## PROBLEM STATEMENT
Leaving the pictures aside, return all of the data below exactly.
[[ TASK MATERIAL open ]]
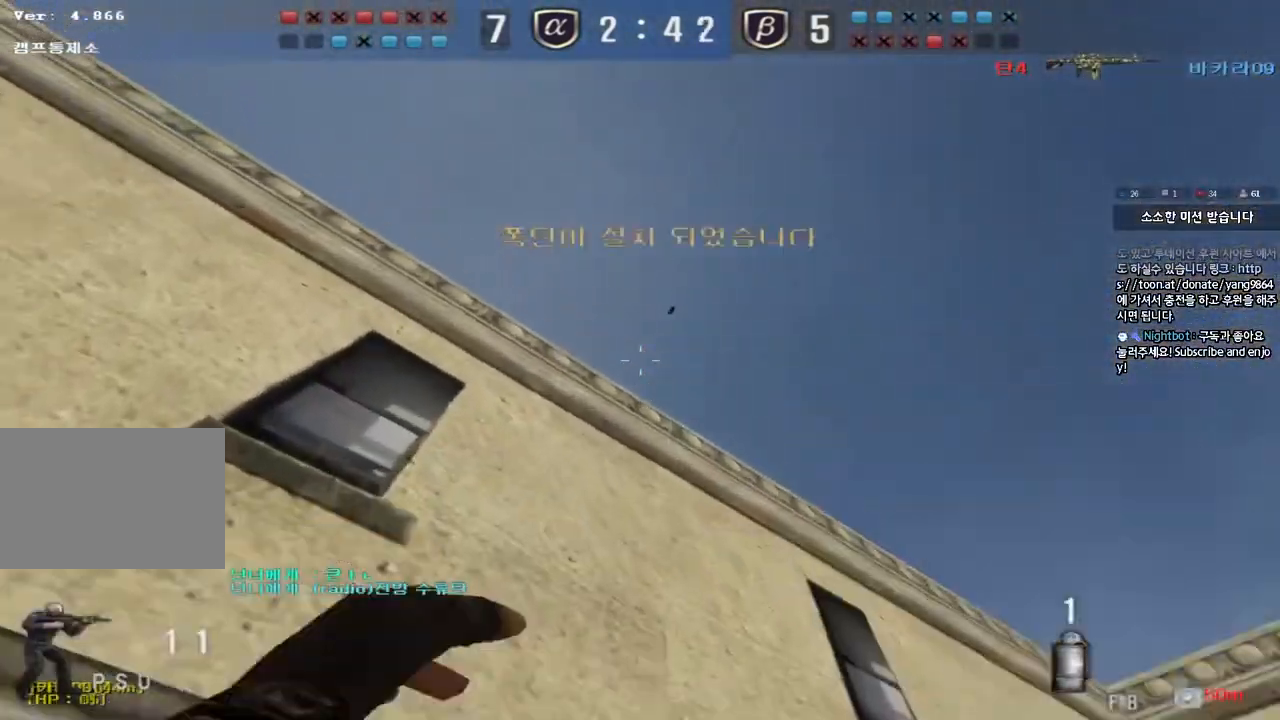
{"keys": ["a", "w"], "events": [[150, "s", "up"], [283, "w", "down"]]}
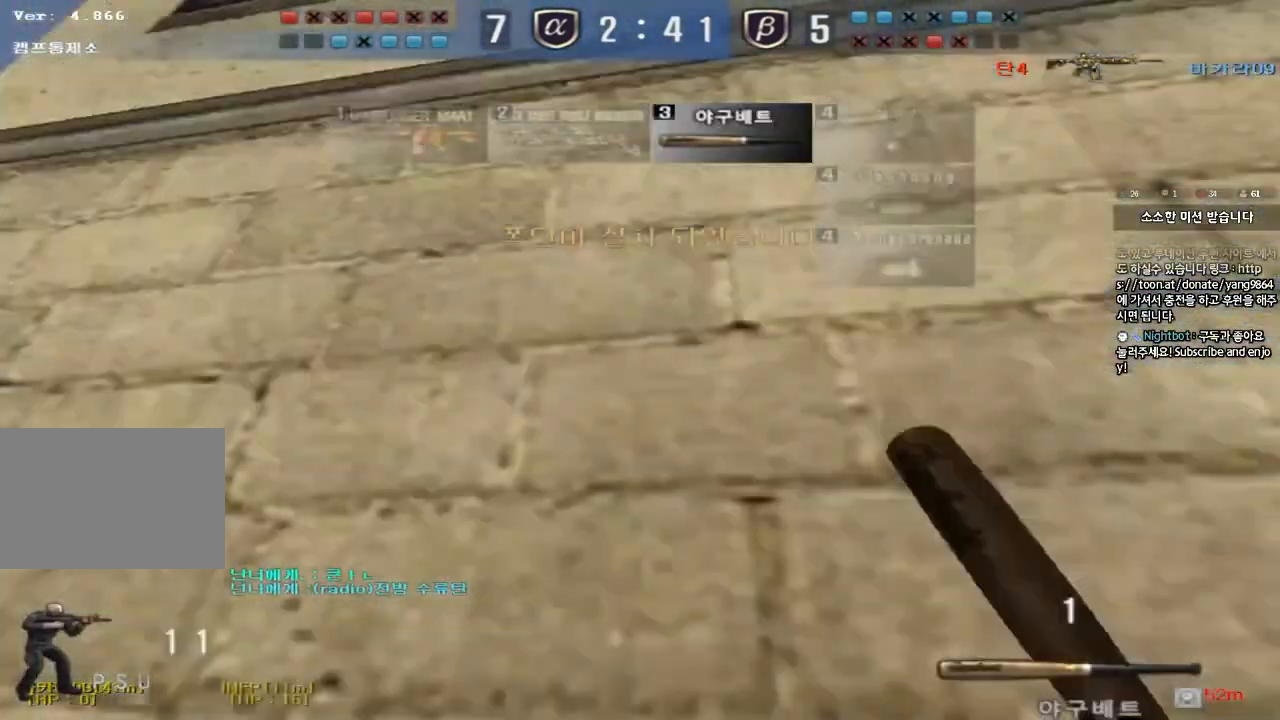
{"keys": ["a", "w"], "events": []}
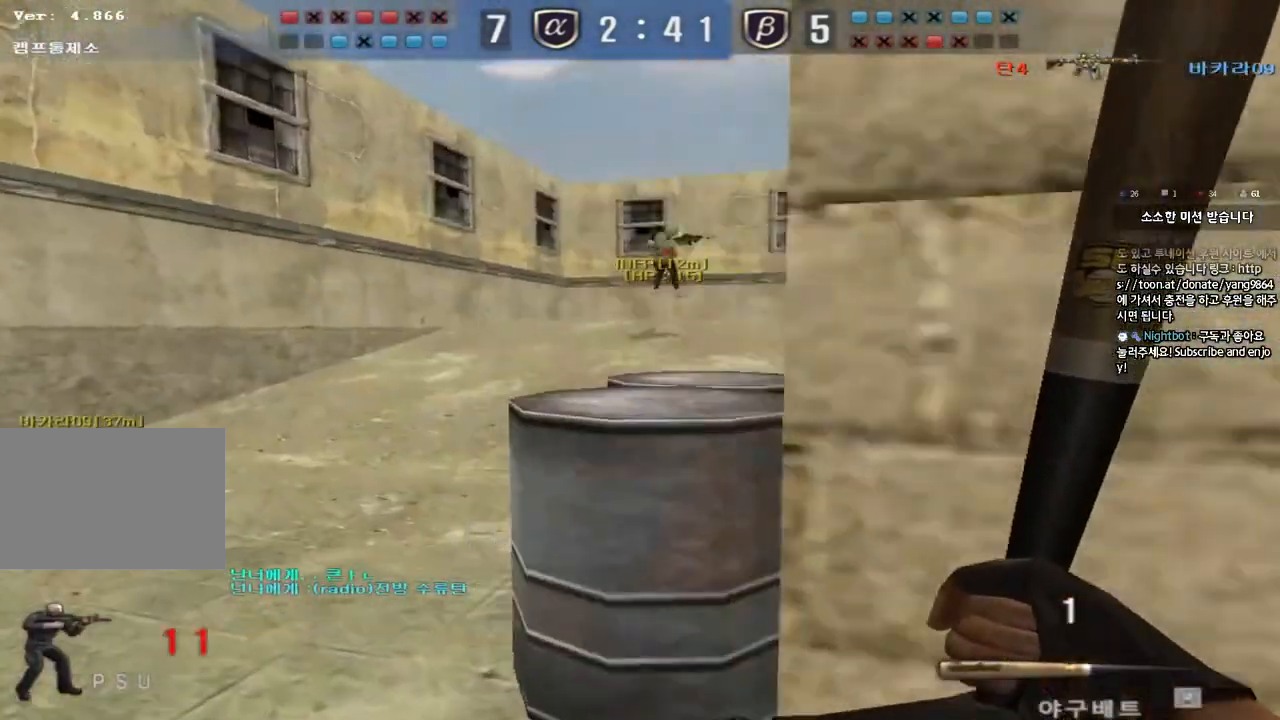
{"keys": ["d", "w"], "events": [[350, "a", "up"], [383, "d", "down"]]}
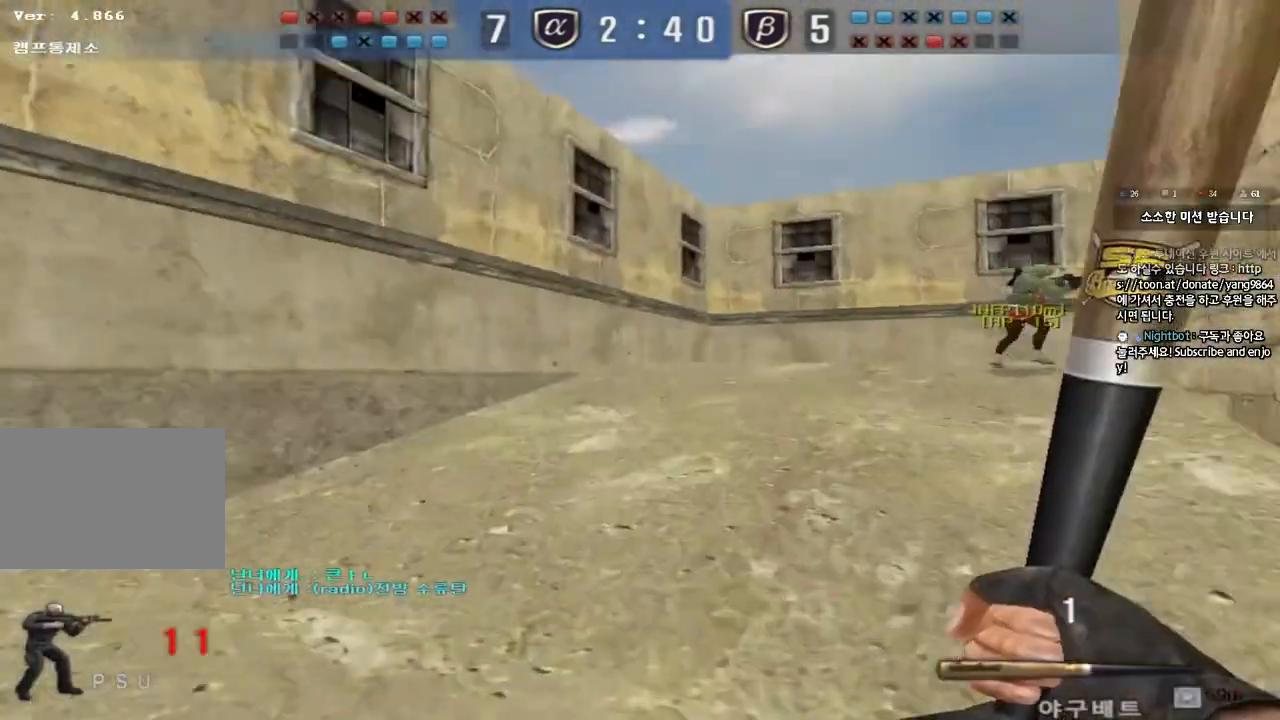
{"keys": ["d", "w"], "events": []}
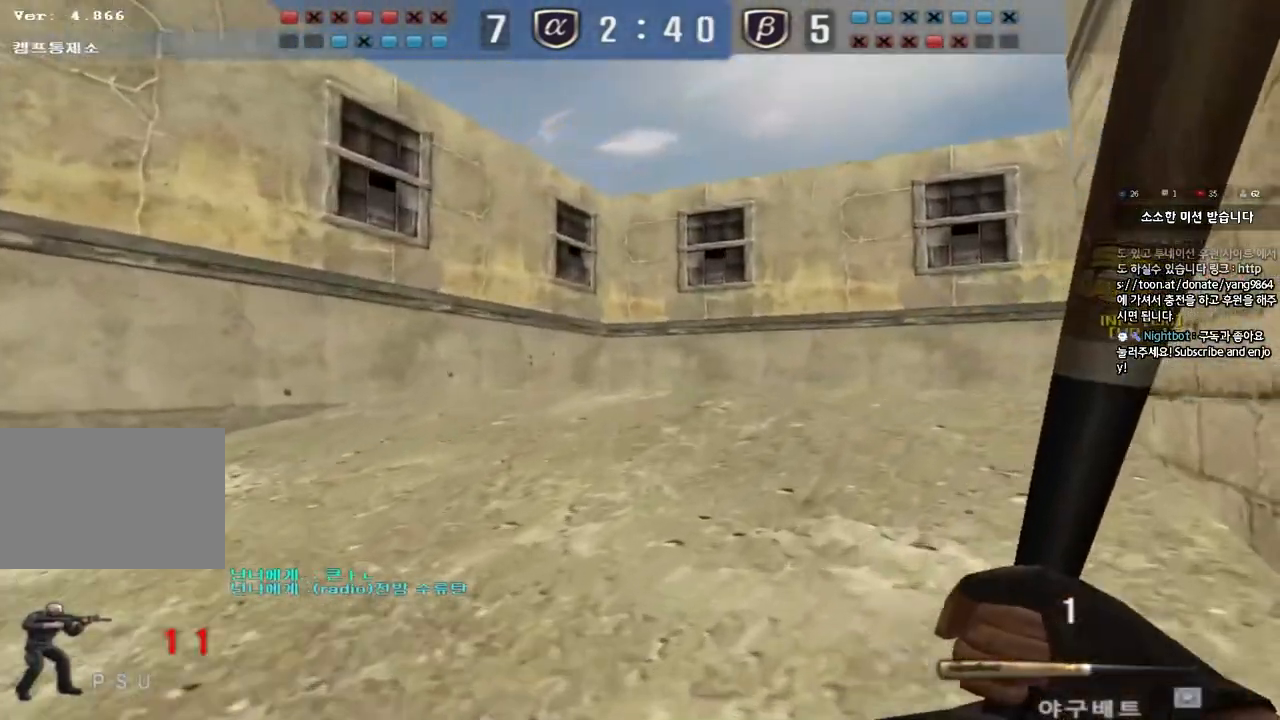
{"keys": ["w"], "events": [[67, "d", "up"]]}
[[ TASK MATERIAL closed ]]
## OUTPUT FOR THIS EXERCISE
{"keys": ["a", "w"], "events": [[150, "s", "up"], [283, "w", "down"]]}
{"keys": ["a", "w"], "events": []}
{"keys": ["d", "w"], "events": [[350, "a", "up"], [383, "d", "down"]]}
{"keys": ["d", "w"], "events": []}
{"keys": ["w"], "events": [[67, "d", "up"]]}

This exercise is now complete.